Modeling the impacts of climate, soil, and cultivar on optimal irrigation amount of winter wheat in the North China Plain

Abstract

AbstractImproving winter wheat (Triticum aestivum L.) productivity and water use efficiency (WUE) in the North China Plain (NCP) is critical to maintain grain security and ease the water shortage in this region. This study was conducted to examine the optimal irrigation amount (OI) for winter wheat across the NCP and analyze its responses to the climate, soil, and cultivar. We applied a novel approach with the Agricultural Production Systems sIMulator (APSIM) during 1961–2010 to estimate the OI by considering the trade‐off between yield and WUE. Our results suggested that the optimum irrigation amount determined by climate (OIc) ranged from 3–342 mm for simulation experiments considering climate impacts alone. When soil conditions were additionally considered, the optimal irrigation amount (OIcs) showed an average decrease of 45 mm across 19 sites in the northern NCP but an average increase of 42 mm across 29 sites in the southern NCP. When all three factors were included, the estimated optimal irrigation amount (OIcsc) fell within the range of 3–286 mm across the NCP, lower than OIc and OIcs.
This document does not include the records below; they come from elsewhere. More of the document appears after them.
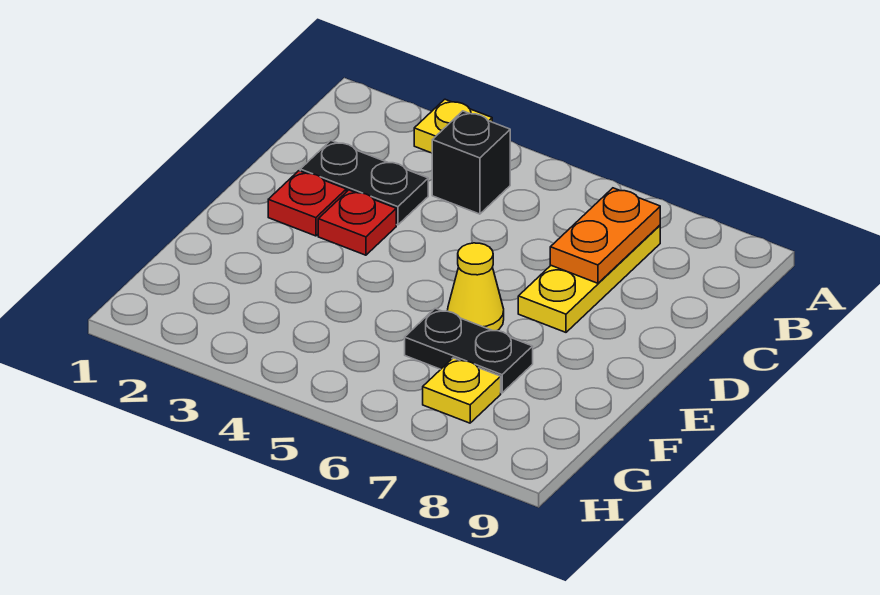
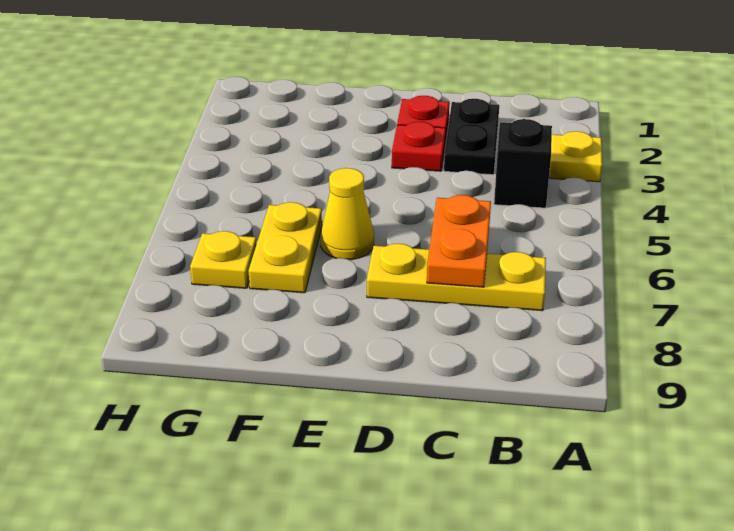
orange plate B7:C7 level 2 -> orange plate C6:C7 level 2
black plate F6:F7 level 1 -> yellow plate F6:F7 level 1

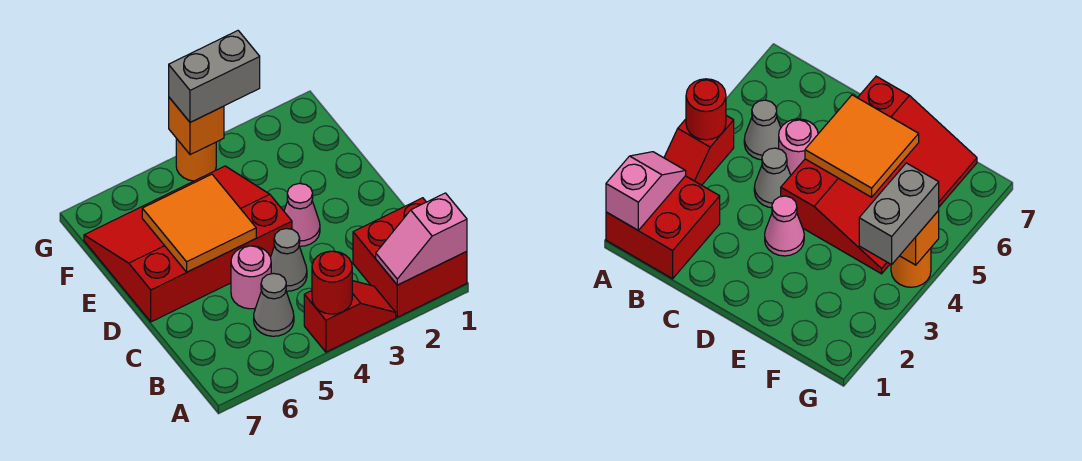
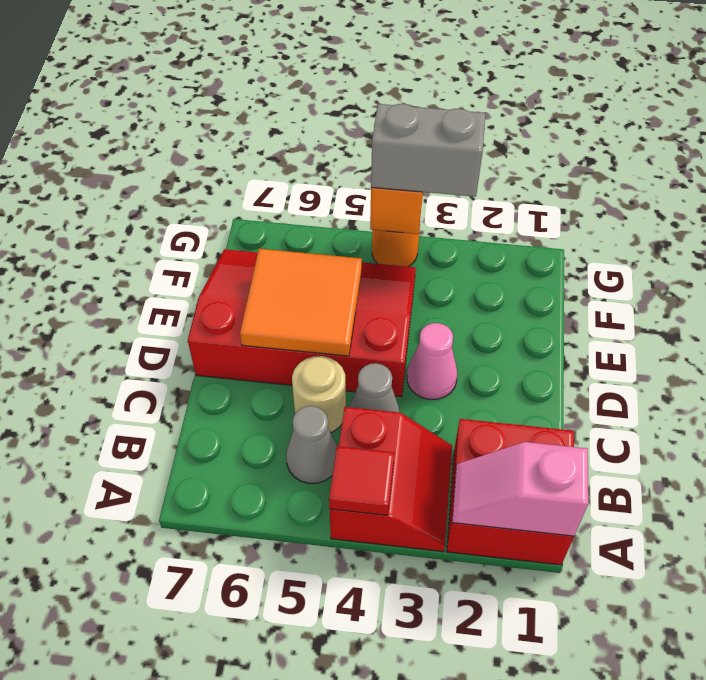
red slope A3:A4 level 1 top 4 -> red slope A3:B4 level 1 top 4
red round brick A4 level 2 -> red tile A4 level 2
pink round brick C5 level 1 -> tan round brick C5 level 1

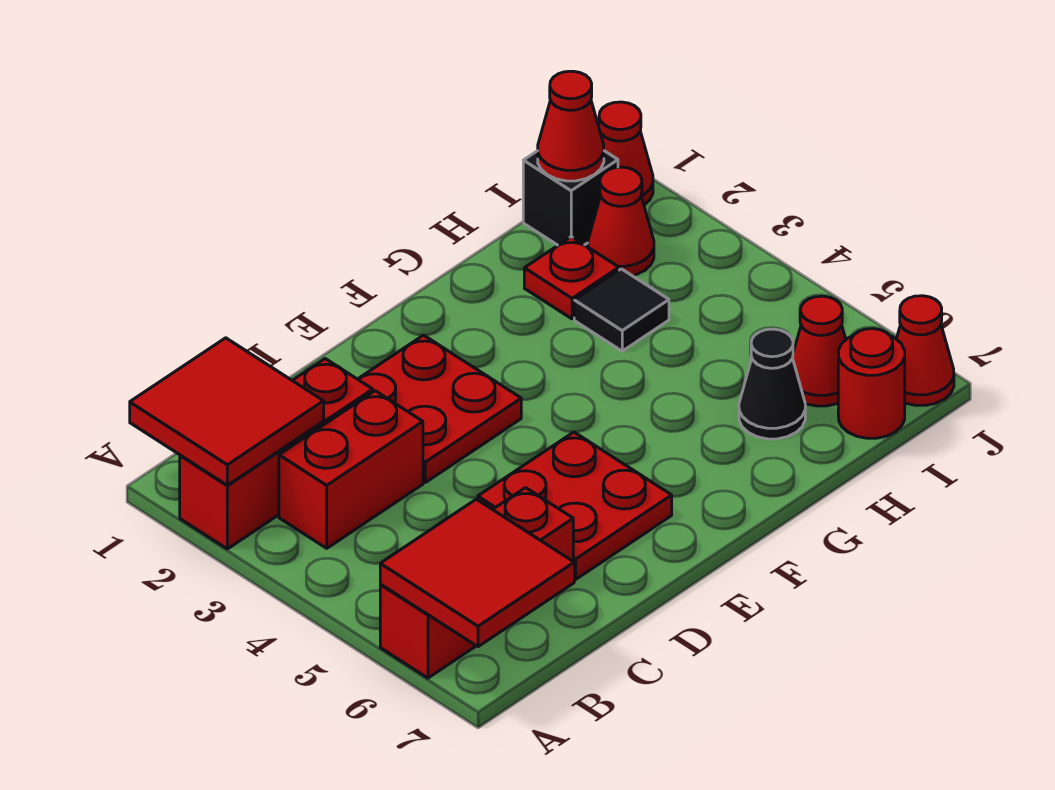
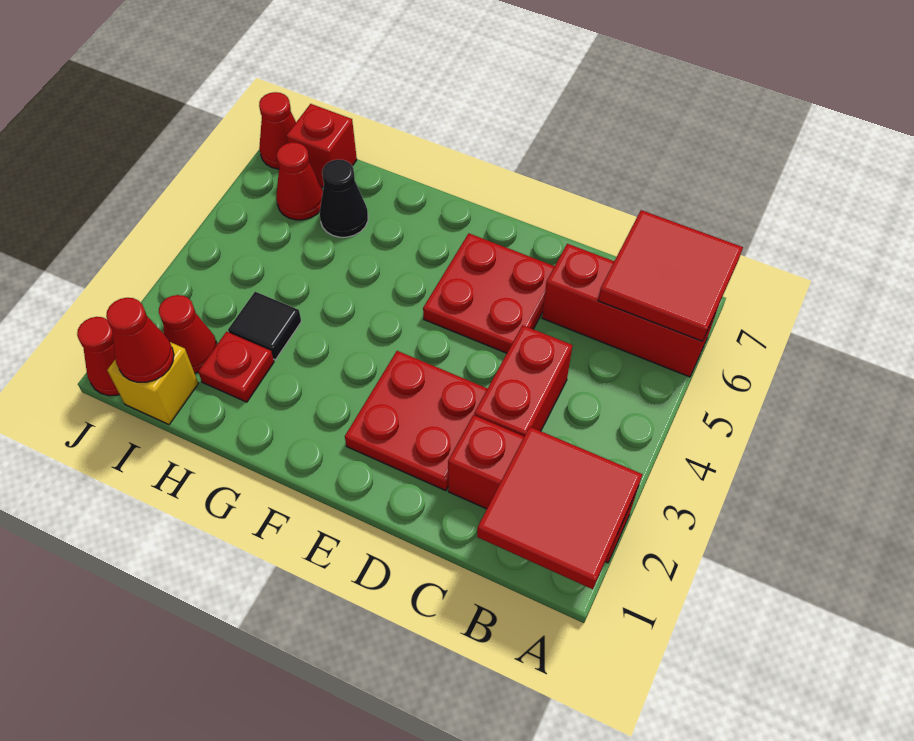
red brick B3:C3 level 1 -> red brick C3:C4 level 1
black brick I1 level 1 -> yellow brick I1 level 1
red round brick I7 level 1 -> red brick I7 level 1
Climate, soil, and cultivar explained 54, 27, and 19% of the spatial variation in the optimal irrigation amount, respectively. Further analysis indicated relatively higher optimal irrigation amounts for late‐maturing cultivars, but their inter‐annual variations and decadal changing rates were lower relative to the early‐ and medium‐maturing cultivars. Our study demonstrated the incorporation of the genotypes and environmental factors, and recommended the optimal irrigation amount of 3–286 mm for winter wheat in the NCP.